[Collected data]
****

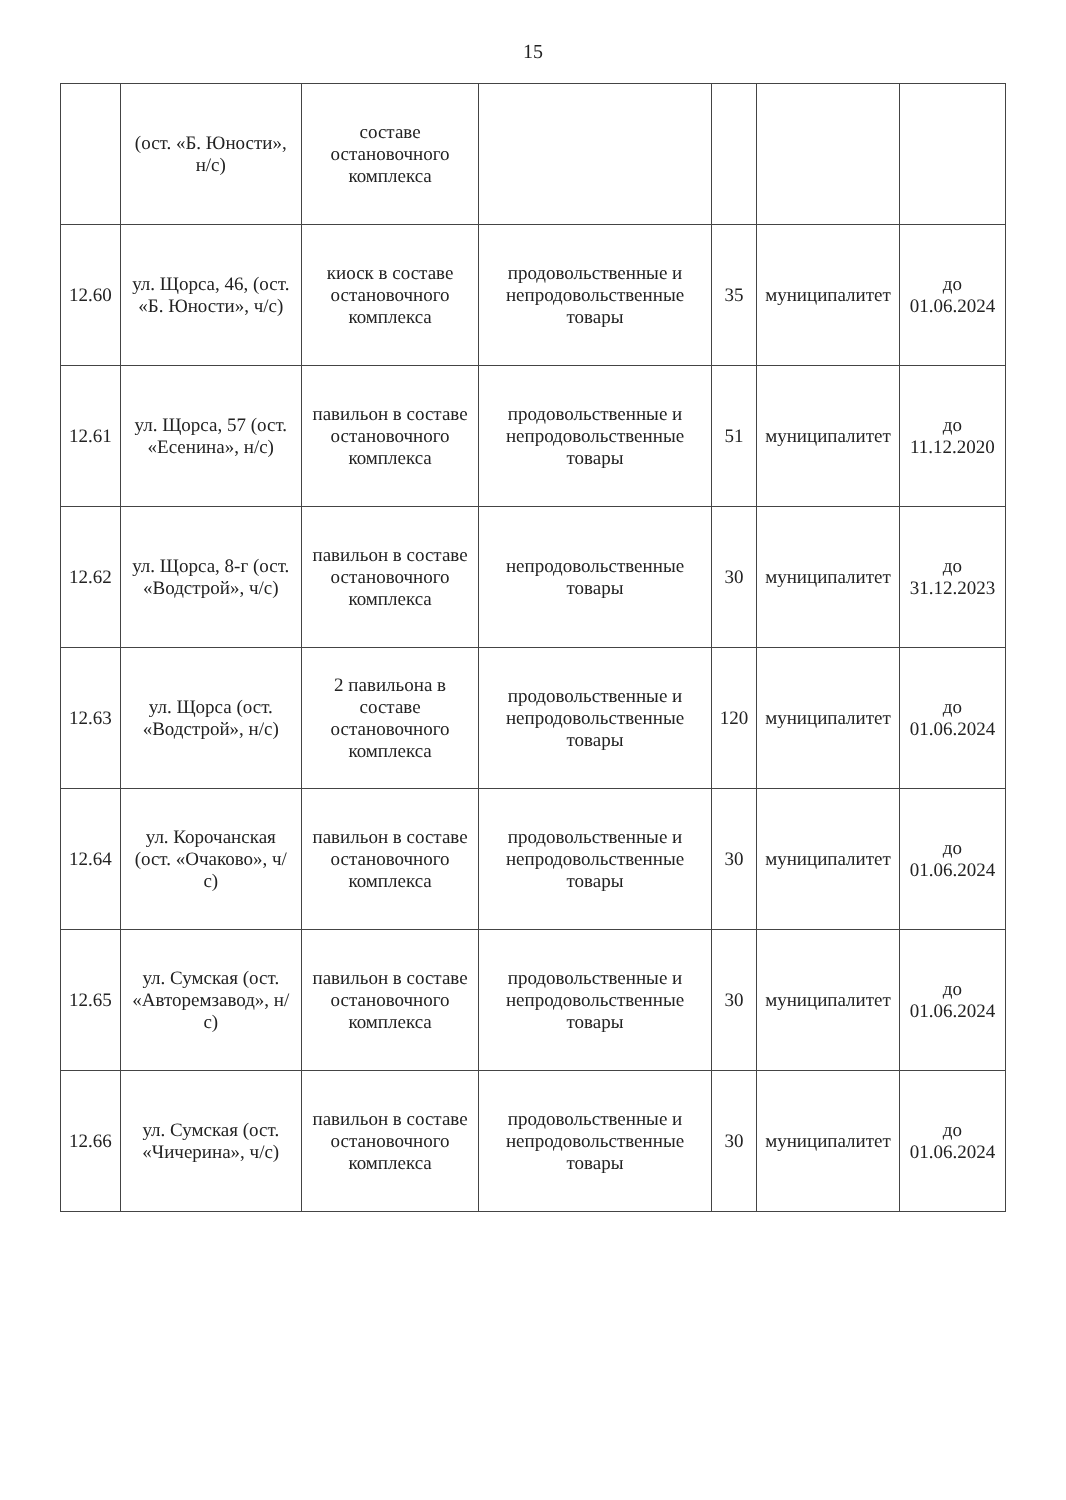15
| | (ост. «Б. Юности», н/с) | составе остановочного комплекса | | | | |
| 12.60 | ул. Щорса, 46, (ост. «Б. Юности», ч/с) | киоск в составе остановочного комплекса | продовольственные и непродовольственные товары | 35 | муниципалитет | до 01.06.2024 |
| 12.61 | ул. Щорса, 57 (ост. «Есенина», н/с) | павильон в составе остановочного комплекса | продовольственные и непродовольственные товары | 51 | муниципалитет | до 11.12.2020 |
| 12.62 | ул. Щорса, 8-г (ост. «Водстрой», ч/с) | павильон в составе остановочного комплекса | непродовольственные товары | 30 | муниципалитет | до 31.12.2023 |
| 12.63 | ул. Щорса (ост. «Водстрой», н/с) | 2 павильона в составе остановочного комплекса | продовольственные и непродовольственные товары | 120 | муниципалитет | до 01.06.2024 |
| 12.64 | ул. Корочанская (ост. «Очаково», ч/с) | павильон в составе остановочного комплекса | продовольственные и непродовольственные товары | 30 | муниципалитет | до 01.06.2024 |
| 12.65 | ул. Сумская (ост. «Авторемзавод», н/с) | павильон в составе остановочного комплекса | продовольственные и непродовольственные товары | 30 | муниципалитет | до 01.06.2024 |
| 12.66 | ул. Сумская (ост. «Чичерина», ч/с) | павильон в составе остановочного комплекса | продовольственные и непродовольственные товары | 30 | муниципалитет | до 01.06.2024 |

****

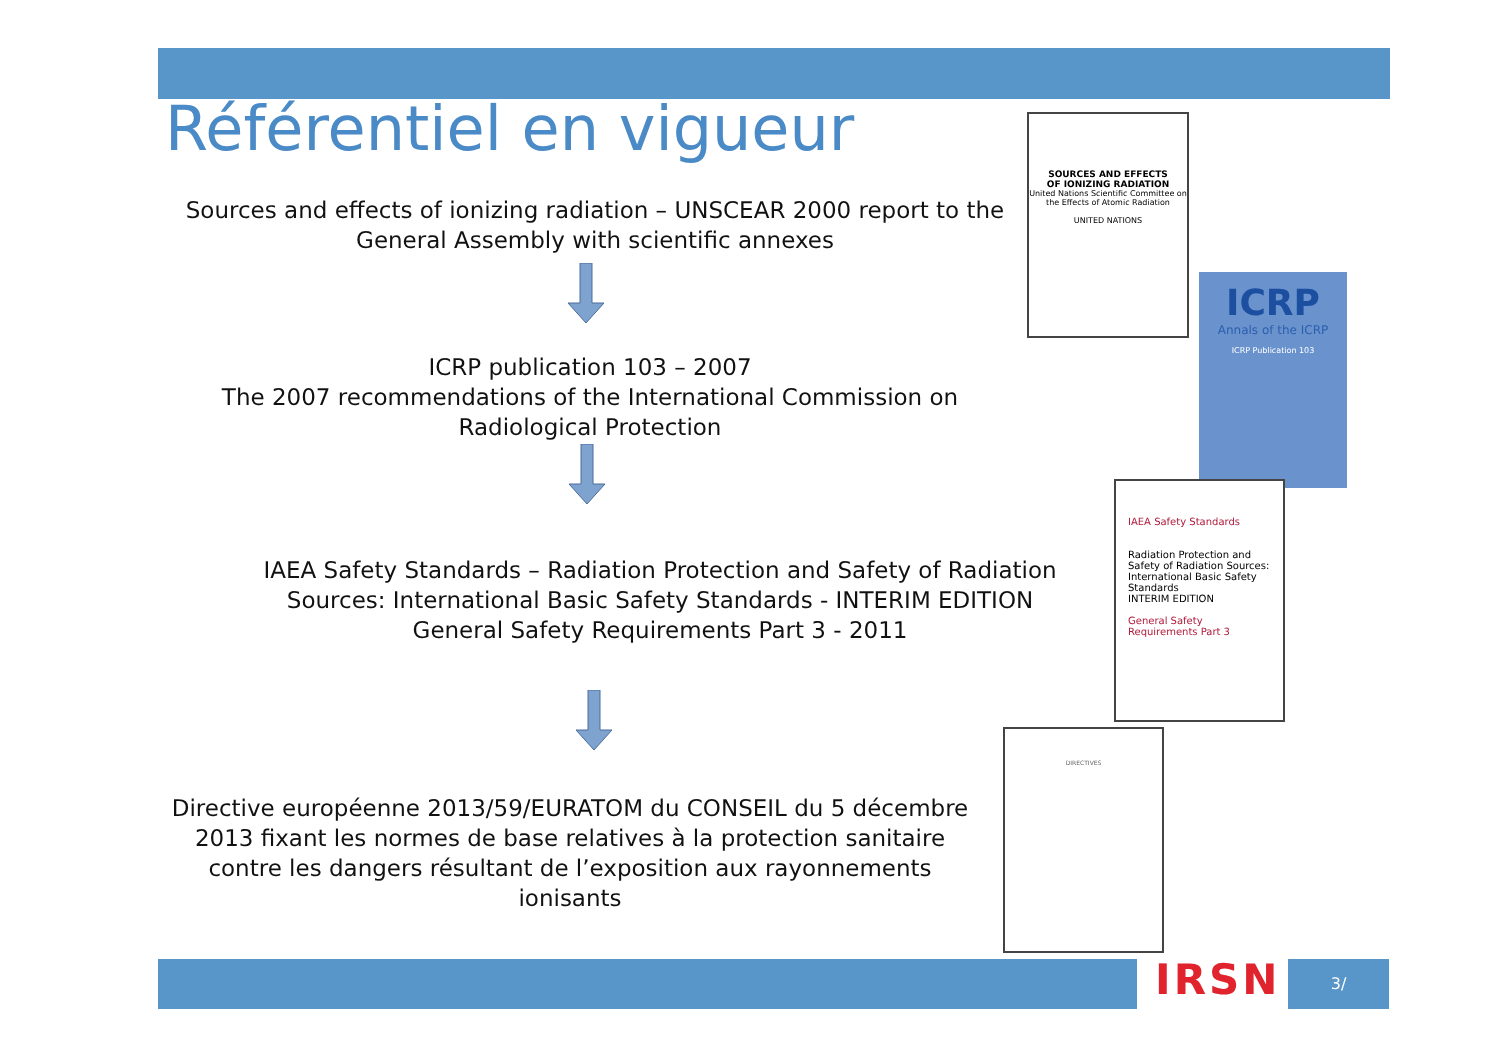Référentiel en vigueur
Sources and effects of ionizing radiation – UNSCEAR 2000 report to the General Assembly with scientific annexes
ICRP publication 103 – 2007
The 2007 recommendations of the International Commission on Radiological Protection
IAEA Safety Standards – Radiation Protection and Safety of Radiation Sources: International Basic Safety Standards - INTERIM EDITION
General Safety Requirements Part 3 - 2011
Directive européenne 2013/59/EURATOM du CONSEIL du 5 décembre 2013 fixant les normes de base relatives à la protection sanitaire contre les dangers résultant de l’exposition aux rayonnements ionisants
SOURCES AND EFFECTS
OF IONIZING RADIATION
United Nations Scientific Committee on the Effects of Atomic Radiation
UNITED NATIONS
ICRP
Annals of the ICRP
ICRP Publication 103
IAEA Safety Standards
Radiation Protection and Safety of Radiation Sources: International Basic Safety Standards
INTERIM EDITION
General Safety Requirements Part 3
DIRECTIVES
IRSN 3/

****

YOUR GOAL
Begin at the line above that has "120 | муниципалитет | до 01.06.2024 |" and stop after the line that has "12.66 | ул.", copying each line exactly and adding nothing else.

WRITTEN ANSWER
| 12.63 | ул. Щорса (ост. «Водстрой», н/с) | 2 павильона в составе остановочного комплекса | продовольственные и непродовольственные товары | 120 | муниципалитет | до 01.06.2024 |
| 12.64 | ул. Корочанская (ост. «Очаково», ч/с) | павильон в составе остановочного комплекса | продовольственные и непродовольственные товары | 30 | муниципалитет | до 01.06.2024 |
| 12.65 | ул. Сумская (ост. «Авторемзавод», н/с) | павильон в составе остановочного комплекса | продовольственные и непродовольственные товары | 30 | муниципалитет | до 01.06.2024 |
| 12.66 | ул. Сумская (ост. «Чичерина», ч/с) | павильон в составе остановочного комплекса | продовольственные и непродовольственные товары | 30 | муниципалитет | до 01.06.2024 |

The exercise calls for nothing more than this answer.